Great House, Nicole Krauss



“…in truth it was all just an illusion, just as solid matter is an illusion, just as our bodies are an illusion, pretending to be one thing when really they are millions upon millions of atoms coming and going, some arriving while others are leaving us forever, as if each of us were only a great train station, only not even that since at least in a train station the stones and the tracks and the glass roof stay still while everything else rushes through it, no, it was worse that that, more like a giant empty field where every day a circus erected and dismantled itself, the whole thing from top to bottom, but never the same circus, so what hope did we really have of ever making sense of ourselves, let alone one another?”

"How little I understood of him then, of how the more you hide, the more it becomes necessary to withdraw, how soon it becomes impossible to live among others."

The pauses between words became longer, when for an instant the momentum of pressing thought into language faltered and a dark spot of indifference bloomed. I suppose it’s what I’ve battled most often in my life as a writer, a sort of entropy of care of languishing of will, so consistently, in fact, that I barely paid it any attention— a pull to give in to an undertow of speechlessness. But now I often became suspended in these moments, they grew longer and wider, and sometimes it became impossible to see the other shore. And when I finally got there, when a word at last came along like a lifeboat, and then another and another, I greeted them with faint distrust, a suspiciousness that took root and did not confine itself to my work. It is impossible to distrust one’s writing without awakening a deeper distrust in oneself.”


 "Of course it isn't that simple. One doesn't choose between the outer and the inner life; they co-exist, however poorly. The question is: Where does one place the emphasis?"
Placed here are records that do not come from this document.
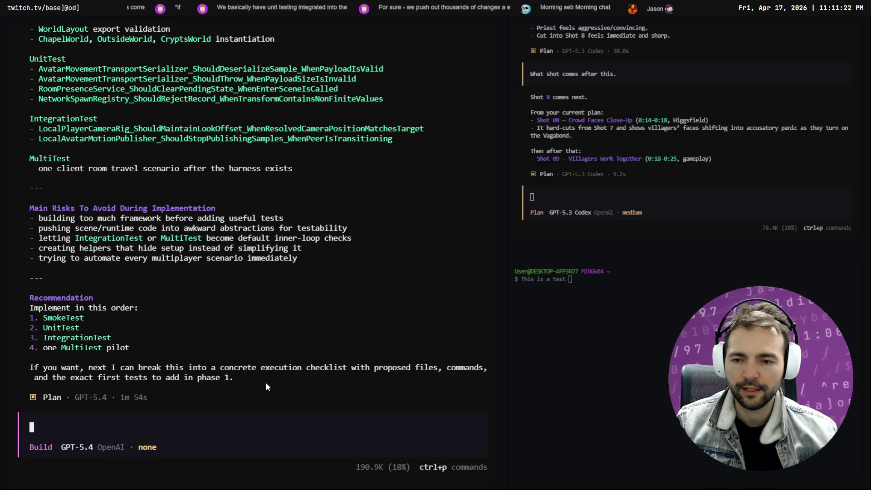
pyautogui.press('ctrl+t')
pyautogui.press('ctrl+t')
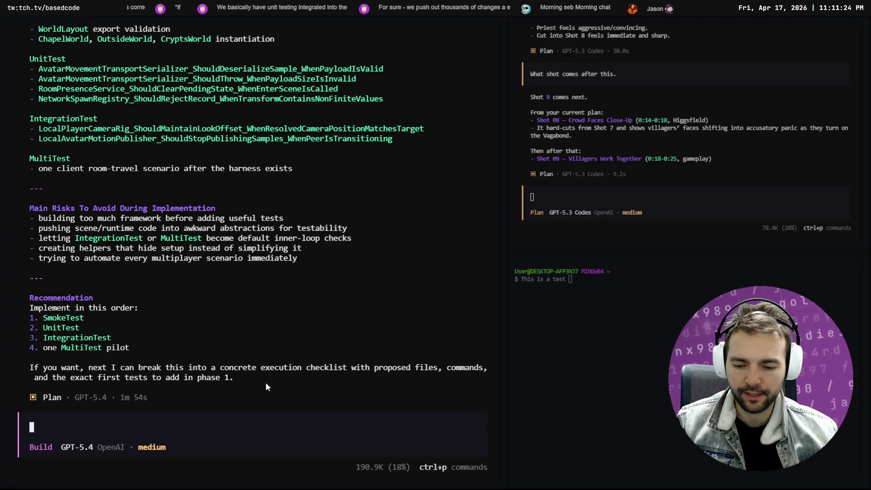
pyautogui.press('Tab')
pyautogui.press('super+h')
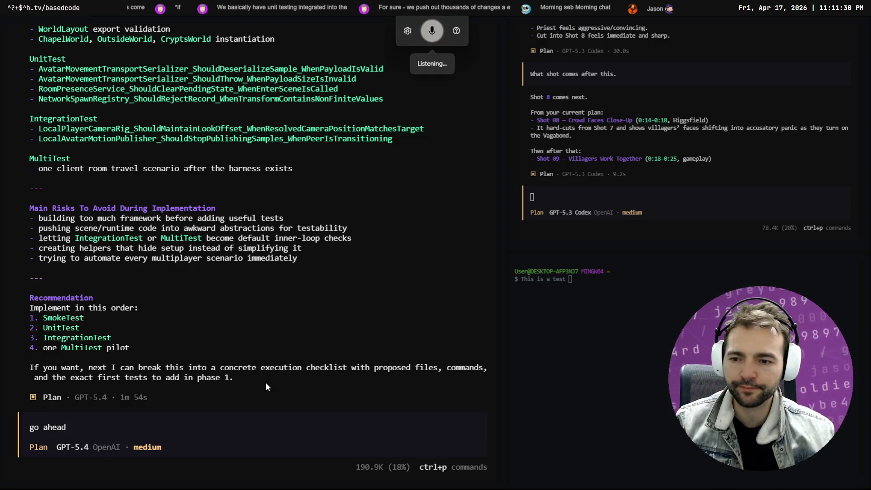
pyautogui.press('Return')
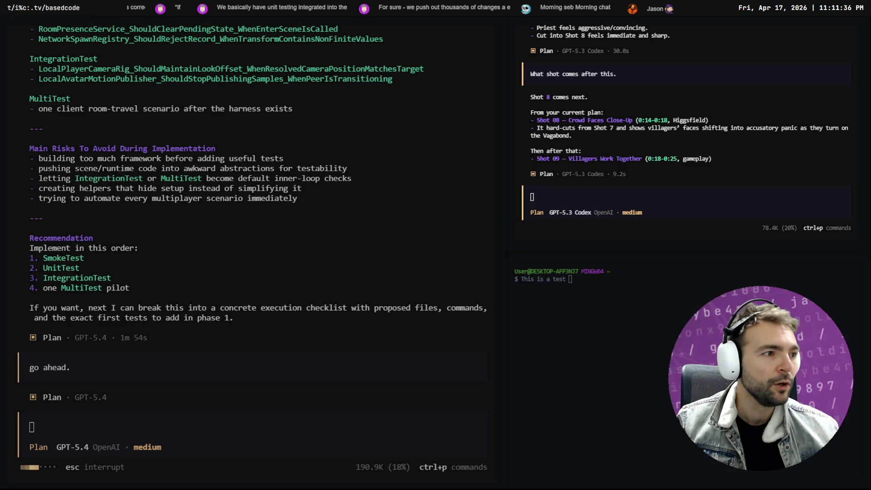
pyautogui.press('alt+Tab')
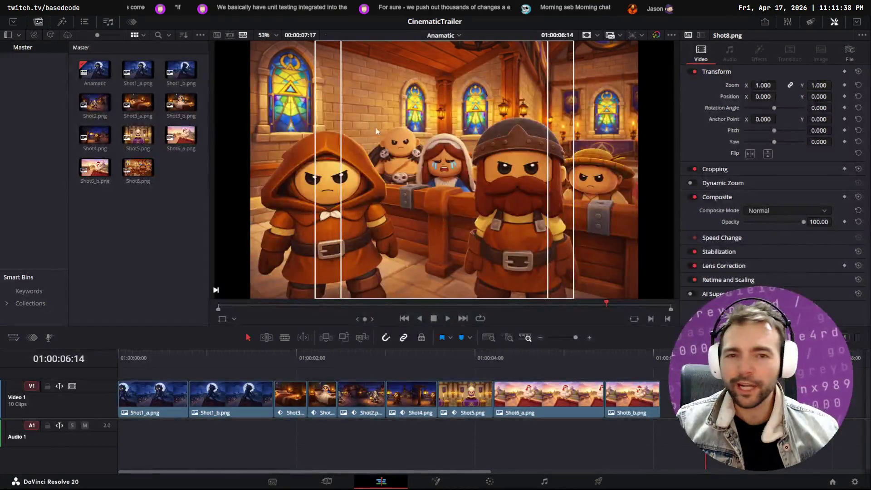
# - Rewind the Anamatic timeline and play it from the start through the Shot8 church paint-over
pyautogui.moveTo(565, 365)
pyautogui.mouseDown()
pyautogui.moveTo(265, 366)
pyautogui.moveTo(111, 354)
pyautogui.mouseUp()
pyautogui.press('space')
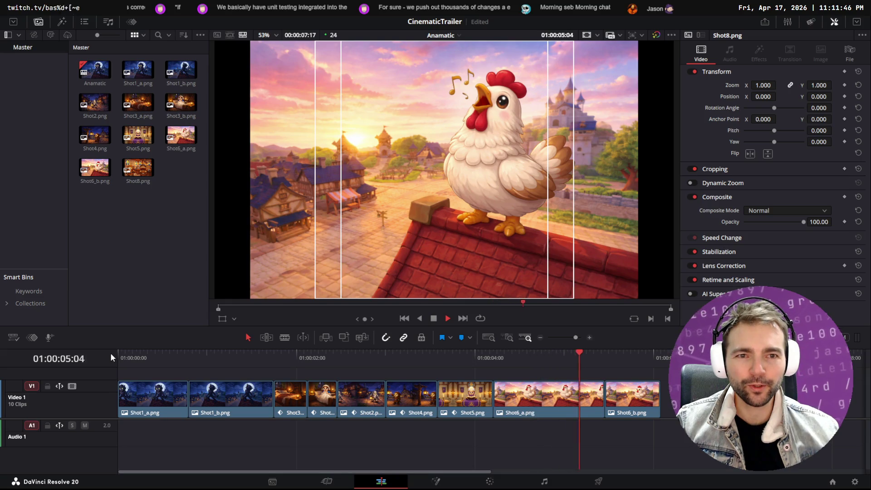
pyautogui.moveTo(585, 354)
pyautogui.mouseDown()
pyautogui.moveTo(510, 362)
pyautogui.moveTo(460, 351)
pyautogui.moveTo(142, 350)
pyautogui.moveTo(379, 339)
pyautogui.moveTo(597, 345)
pyautogui.moveTo(130, 340)
pyautogui.moveTo(420, 342)
pyautogui.moveTo(756, 358)
pyautogui.moveTo(448, 344)
pyautogui.moveTo(212, 349)
pyautogui.moveTo(749, 351)
pyautogui.mouseUp()
pyautogui.press('space')
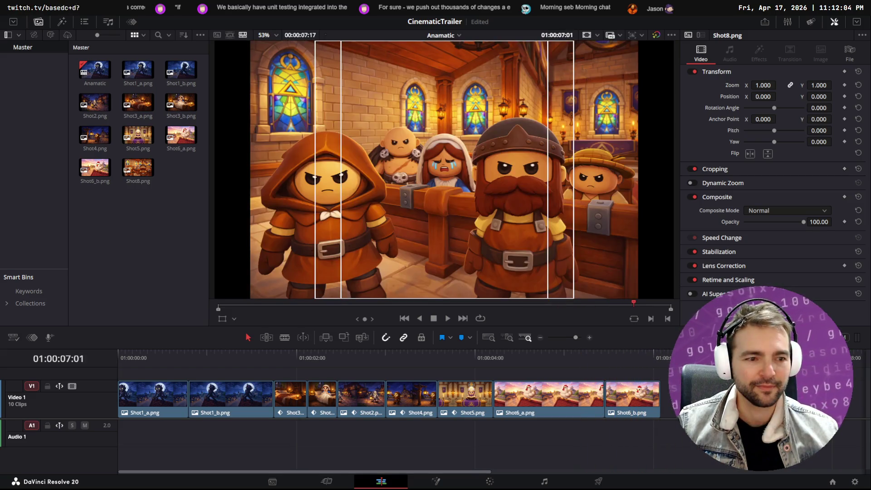
# - Dictate and send the Plan agent a reply asking for a dedicated scripted smoke runner from the start
pyautogui.press('alt+Tab')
" It wasn't always like this. There was a time where I imagined my life could happen in another way. It's true that early on I became used to the long hours I spent alone. I discovered I did not need people as much as others did. After writing all day it took an effort to make conversation, like wading through cement, and often I simply chose not to make it, eating at a restaurant with a book or going for long walks alone instead, unwinding the solitude of the day through the city. But loneliness, true loneliness, is impossible to accustom oneself to, and while I was still young I thought of my situation as somehow temporary, and did not stop hoping and imagining that I would meet someone and fall in love, and that he and I might share our lives, each one free and independent yet bound together by our love. Yes, there was a time before I closed myself off to others."